Möglicherweise ist es anders realistischer: Vielleicht braucht er 2'20 um auf 98% zu kommen. Vielleicht ist er da auch erst auf 95 % und kommt bis zum Ende auf 97%.
Aber auf die paar % kommt es nicht an: Eigentlich gibt es auch keine einzige ultimative I-pace, wie die Tabelle 3.2 auf 52ff suggeriert (bezogen auf Daniels 2005), sondern eine I-Zone, die für unsren Kandidaten Ingo z. B. von etwa 3'58/km analog zu einem 11min Lauf und dem schnelleren Ende der Zone bis 4'09 entsprechend der Intensität eines 21 min Laufs reicht. Die entsprechenden HF-Werte liegen bei 97,5 bis 100% HfMax laut Tabelle 2.1 (Daniels 2005:39f). Nochmal: Das sind keine Durchschnittswerte für einen 1000er des Intervalltrainings.
Wenn man in der Spitze nur auf etwa 90% kommt, dann ist man theoretisch eher bei T-Pace. Praktisch mag es da aber diverse Abweichungen geben. Die graduelle Nutzung der VO2Max hängt stark von der Trainiertheit ab, die Dauer der möglichen intensiven Belastungen nahe der HfMAx dementsprechend wohl auch, außerdem sollte die „mentale Tempohärte“ da eine große Rolle spielen, dementsprechend auch die Trainingssituation (allein vs. passende Gruppe).
Bei einer Belastung von 1h kann ein ausdauermäßig sehr gut Trainierter bis zu 90% seiner Vo2max nutzen – ein Untrainierter dagegen nur 50%. (Vgl Zintl/Einsenhut 2009: 37).
Bei einer Belastung von etwa 10 min sind es bis zu 100 % der VO2max , bei 30min etwa 95% bei den hoch trainierten Ausdauersportlern. (ebenda.) Und da ist wieder die Übereinstimmung zu Daniels - das schnelle Ende der I-Zone liegt bei einem Tempo, was man etwa 10min halten kann.
Weil sich solche Einheiten sehr schwierig über den Puls steuern lassen, sollte man diese Einheiten imo immer nach Zeit und Belastungsgefühl laufen.

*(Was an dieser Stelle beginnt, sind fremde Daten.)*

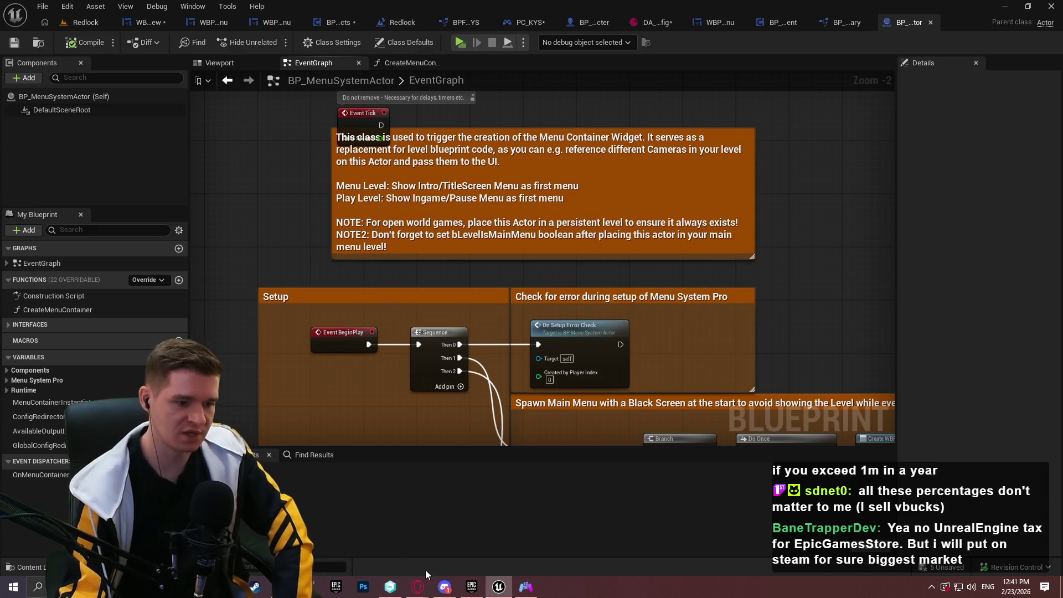
right_click(418, 587)
click(418, 587)
click(527, 513)
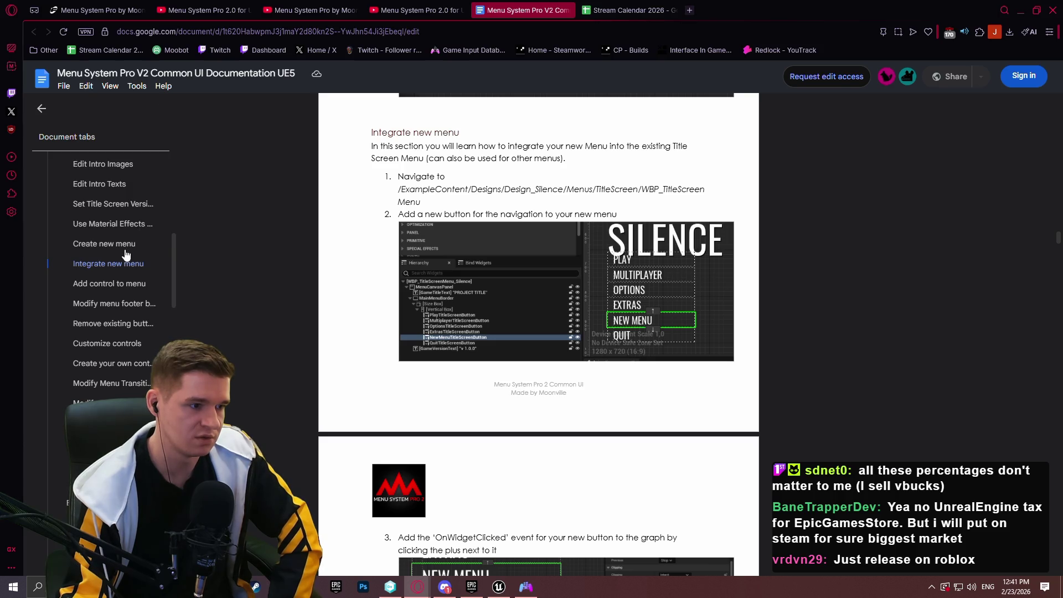
Scroll through the Menu System Pro V2 documentation's tabs, then minimize the browser
scroll(111, 261, down, 3)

Dazu auch regelmäßig den Vdot überprüfen – am besten durch WK in verschiedenen Bereichen, auch Testläufe (time trials) haben gerade in längeren wettkampffreien Phasen ihre Berechtigung.
Wichtig ist: Als wettkampforientierte Läufer trainieren wir für gute Wettkampfergebnisse, nicht für irgendwelche Puls-, Laktat-, VO2Max- oder sonstige Messwerte. Solche Messwerte können helfen, können aber auch immer wieder den Blick auf das Wesentliche erschweren.